**WHAT YOU ARE ASKED TO DO**.
Would you return the complete listing below word for word?

┌──

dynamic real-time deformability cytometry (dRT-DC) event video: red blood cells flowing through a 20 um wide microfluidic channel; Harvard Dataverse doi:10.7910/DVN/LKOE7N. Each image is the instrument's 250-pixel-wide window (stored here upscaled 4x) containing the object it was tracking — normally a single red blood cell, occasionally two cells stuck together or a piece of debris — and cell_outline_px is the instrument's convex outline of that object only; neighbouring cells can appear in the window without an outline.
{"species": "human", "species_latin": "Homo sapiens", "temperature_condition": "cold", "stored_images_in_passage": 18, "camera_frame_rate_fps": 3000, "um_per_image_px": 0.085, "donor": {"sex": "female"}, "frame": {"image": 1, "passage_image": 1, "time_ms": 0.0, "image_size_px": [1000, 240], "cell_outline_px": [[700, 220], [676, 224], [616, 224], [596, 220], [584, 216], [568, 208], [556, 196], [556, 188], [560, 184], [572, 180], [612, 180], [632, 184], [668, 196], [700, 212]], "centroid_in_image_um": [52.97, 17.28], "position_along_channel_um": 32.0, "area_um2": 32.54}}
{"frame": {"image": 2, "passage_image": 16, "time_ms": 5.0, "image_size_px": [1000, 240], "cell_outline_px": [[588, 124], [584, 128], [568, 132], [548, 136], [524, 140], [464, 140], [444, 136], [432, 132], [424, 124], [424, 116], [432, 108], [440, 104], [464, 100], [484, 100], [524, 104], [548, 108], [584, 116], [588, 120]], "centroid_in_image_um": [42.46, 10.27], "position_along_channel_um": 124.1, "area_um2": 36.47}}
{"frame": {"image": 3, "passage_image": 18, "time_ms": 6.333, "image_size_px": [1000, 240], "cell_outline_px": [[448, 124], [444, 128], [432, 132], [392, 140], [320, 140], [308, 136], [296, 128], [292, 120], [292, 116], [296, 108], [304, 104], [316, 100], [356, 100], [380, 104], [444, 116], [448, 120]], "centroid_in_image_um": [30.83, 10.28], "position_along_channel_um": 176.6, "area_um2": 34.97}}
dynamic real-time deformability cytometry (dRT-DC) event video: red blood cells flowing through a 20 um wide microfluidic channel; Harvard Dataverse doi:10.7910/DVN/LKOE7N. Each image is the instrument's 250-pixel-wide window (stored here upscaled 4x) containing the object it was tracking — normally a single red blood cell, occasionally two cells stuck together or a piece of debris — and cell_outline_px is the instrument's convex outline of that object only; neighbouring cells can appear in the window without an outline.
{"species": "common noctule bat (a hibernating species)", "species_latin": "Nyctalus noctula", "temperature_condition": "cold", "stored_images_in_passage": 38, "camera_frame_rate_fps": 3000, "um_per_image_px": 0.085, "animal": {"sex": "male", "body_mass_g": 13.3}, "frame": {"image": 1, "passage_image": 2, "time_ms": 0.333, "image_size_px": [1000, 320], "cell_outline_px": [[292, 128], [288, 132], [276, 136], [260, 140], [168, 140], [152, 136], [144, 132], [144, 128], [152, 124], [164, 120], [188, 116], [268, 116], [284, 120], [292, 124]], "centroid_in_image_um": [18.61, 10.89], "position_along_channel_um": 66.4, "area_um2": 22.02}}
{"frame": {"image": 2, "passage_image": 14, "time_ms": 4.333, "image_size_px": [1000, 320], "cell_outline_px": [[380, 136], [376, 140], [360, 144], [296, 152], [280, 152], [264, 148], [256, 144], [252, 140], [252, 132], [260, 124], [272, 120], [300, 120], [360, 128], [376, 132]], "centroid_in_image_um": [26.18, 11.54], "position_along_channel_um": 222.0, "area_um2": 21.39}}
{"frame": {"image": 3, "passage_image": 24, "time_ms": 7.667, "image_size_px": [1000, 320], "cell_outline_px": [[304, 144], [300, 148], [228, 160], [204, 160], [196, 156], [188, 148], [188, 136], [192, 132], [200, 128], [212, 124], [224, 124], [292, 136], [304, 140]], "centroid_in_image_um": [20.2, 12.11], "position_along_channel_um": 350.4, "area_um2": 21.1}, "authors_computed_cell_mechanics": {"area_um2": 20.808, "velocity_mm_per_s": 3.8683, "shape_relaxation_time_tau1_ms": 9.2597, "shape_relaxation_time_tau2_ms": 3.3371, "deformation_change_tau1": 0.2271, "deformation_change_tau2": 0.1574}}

└──

**EXERCISE RESULT**.
dynamic real-time deformability cytometry (dRT-DC) event video: red blood cells flowing through a 20 um wide microfluidic channel; Harvard Dataverse doi:10.7910/DVN/LKOE7N. Each image is the instrument's 250-pixel-wide window (stored here upscaled 4x) containing the object it was tracking — normally a single red blood cell, occasionally two cells stuck together or a piece of debris — and cell_outline_px is the instrument's convex outline of that object only; neighbouring cells can appear in the window without an outline.
{"species": "human", "species_latin": "Homo sapiens", "temperature_condition": "cold", "stored_images_in_passage": 18, "camera_frame_rate_fps": 3000, "um_per_image_px": 0.085, "donor": {"sex": "female"}, "frame": {"image": 1, "passage_image": 1, "time_ms": 0.0, "image_size_px": [1000, 240], "cell_outline_px": [[700, 220], [676, 224], [616, 224], [596, 220], [584, 216], [568, 208], [556, 196], [556, 188], [560, 184], [572, 180], [612, 180], [632, 184], [668, 196], [700, 212]], "centroid_in_image_um": [52.97, 17.28], "position_along_channel_um": 32.0, "area_um2": 32.54}}
{"frame": {"image": 2, "passage_image": 16, "time_ms": 5.0, "image_size_px": [1000, 240], "cell_outline_px": [[588, 124], [584, 128], [568, 132], [548, 136], [524, 140], [464, 140], [444, 136], [432, 132], [424, 124], [424, 116], [432, 108], [440, 104], [464, 100], [484, 100], [524, 104], [548, 108], [584, 116], [588, 120]], "centroid_in_image_um": [42.46, 10.27], "position_along_channel_um": 124.1, "area_um2": 36.47}}
{"frame": {"image": 3, "passage_image": 18, "time_ms": 6.333, "image_size_px": [1000, 240], "cell_outline_px": [[448, 124], [444, 128], [432, 132], [392, 140], [320, 140], [308, 136], [296, 128], [292, 120], [292, 116], [296, 108], [304, 104], [316, 100], [356, 100], [380, 104], [444, 116], [448, 120]], "centroid_in_image_um": [30.83, 10.28], "position_along_channel_um": 176.6, "area_um2": 34.97}}
dynamic real-time deformability cytometry (dRT-DC) event video: red blood cells flowing through a 20 um wide microfluidic channel; Harvard Dataverse doi:10.7910/DVN/LKOE7N. Each image is the instrument's 250-pixel-wide window (stored here upscaled 4x) containing the object it was tracking — normally a single red blood cell, occasionally two cells stuck together or a piece of debris — and cell_outline_px is the instrument's convex outline of that object only; neighbouring cells can appear in the window without an outline.
{"species": "common noctule bat (a hibernating species)", "species_latin": "Nyctalus noctula", "temperature_condition": "cold", "stored_images_in_passage": 38, "camera_frame_rate_fps": 3000, "um_per_image_px": 0.085, "animal": {"sex": "male", "body_mass_g": 13.3}, "frame": {"image": 1, "passage_image": 2, "time_ms": 0.333, "image_size_px": [1000, 320], "cell_outline_px": [[292, 128], [288, 132], [276, 136], [260, 140], [168, 140], [152, 136], [144, 132], [144, 128], [152, 124], [164, 120], [188, 116], [268, 116], [284, 120], [292, 124]], "centroid_in_image_um": [18.61, 10.89], "position_along_channel_um": 66.4, "area_um2": 22.02}}
{"frame": {"image": 2, "passage_image": 14, "time_ms": 4.333, "image_size_px": [1000, 320], "cell_outline_px": [[380, 136], [376, 140], [360, 144], [296, 152], [280, 152], [264, 148], [256, 144], [252, 140], [252, 132], [260, 124], [272, 120], [300, 120], [360, 128], [376, 132]], "centroid_in_image_um": [26.18, 11.54], "position_along_channel_um": 222.0, "area_um2": 21.39}}
{"frame": {"image": 3, "passage_image": 24, "time_ms": 7.667, "image_size_px": [1000, 320], "cell_outline_px": [[304, 144], [300, 148], [228, 160], [204, 160], [196, 156], [188, 148], [188, 136], [192, 132], [200, 128], [212, 124], [224, 124], [292, 136], [304, 140]], "centroid_in_image_um": [20.2, 12.11], "position_along_channel_um": 350.4, "area_um2": 21.1}, "authors_computed_cell_mechanics": {"area_um2": 20.808, "velocity_mm_per_s": 3.8683, "shape_relaxation_time_tau1_ms": 9.2597, "shape_relaxation_time_tau2_ms": 3.3371, "deformation_change_tau1": 0.2271, "deformation_change_tau2": 0.1574}}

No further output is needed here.